The resignation of Pope Benedict XVI elicited all sorts of praise from Jewish community leaders; the election of Pope Francis and his subsequent meetings with Jewish leaders equal declarations of hope for a bright future for Catholic-Jewish relations.

But the focus on the Catholic Church at a time of transition also raises serious, time-sensitive questions for Jews. Specifically, why won’t the Vatican open its archives that cover the years of the Shoah and its immediate aftermath?  It’s not only the wartime and post-war record of Pius XII and the Vatican that we should be concerned with, we still don't know what happened to hundreds, maybe thousands of children left for safekeeping in monasteries, convents, and Catholic homes whose parents and other relatives never came back to retrieve them at war's end.

What is the Vatican hiding?

Not only was the Vatican complicit in the mass murder of European Jews, but their policies saw to it that there would be fewer Jews in surviving generations by making sure at least some became and remained Catholic.  It's not as though the Church doesn't have a long history of baptizing Jewish children and keeping them.  Indeed documents have come to light in recent years indicating that this practice continued during, and after the Shoah.

This is what makes the Jewish accolades showered upon Benedict XVI and his post-Shoah predecessors, including the much admired John XXIII, so troubling. Regardless of what any of these men did to better Catholic-Jewish relations, and I don't deny they are better because of those efforts, there are still critical unanswered questions.

The Vatican has the answers, but they won’t give them to us. This renders olive branches to the Jews by post-Shoah  popes virtually meaningless.

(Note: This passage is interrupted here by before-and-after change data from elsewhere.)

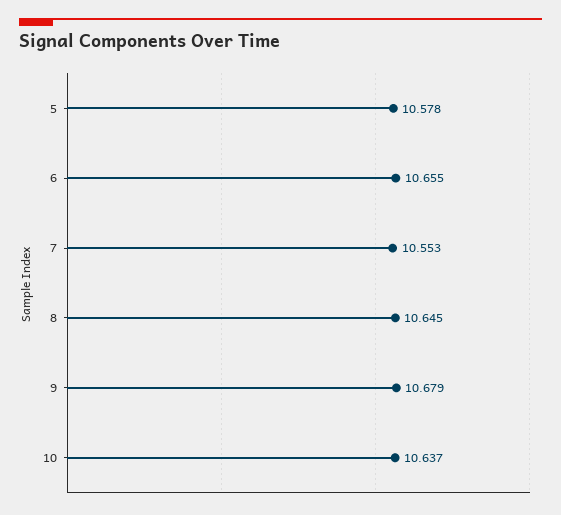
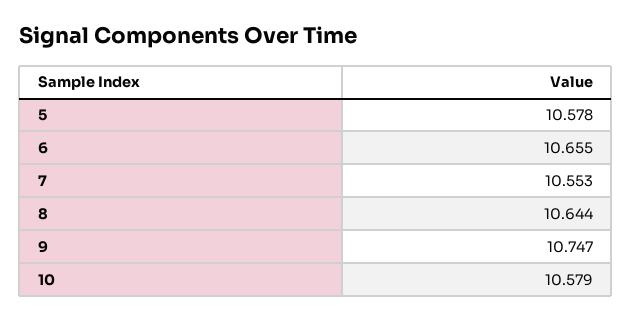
  {
    "5": 10.578,
    "6": 10.655,
    "7": 10.553,
-   "8": 10.645,
+   "8": 10.644,
-   "9": 10.679,
+   "9": 10.747,
-   "10": 10.637
+   "10": 10.579
  }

Why is this issue so noticeably absent from Jewish praise of these and previous popes?  Why the reluctance to push the issue? Why do we permit the Catholic Church to have any control at all over our lives?  We are past the era when we lived at the sufferance of the Church.  Yet we continue to behave as though little has changed.

There is some evidence that Pope Francis thinks the archives should be open, but we cannot afford to be silent. Our leaders must demand the archives be opened and that the Vatican immediately be forthcoming with the names and birthplaces of the children who were given to them for safekeeping during World War II.

Their families deserve the comfort of closure in their remaining years and time is running out.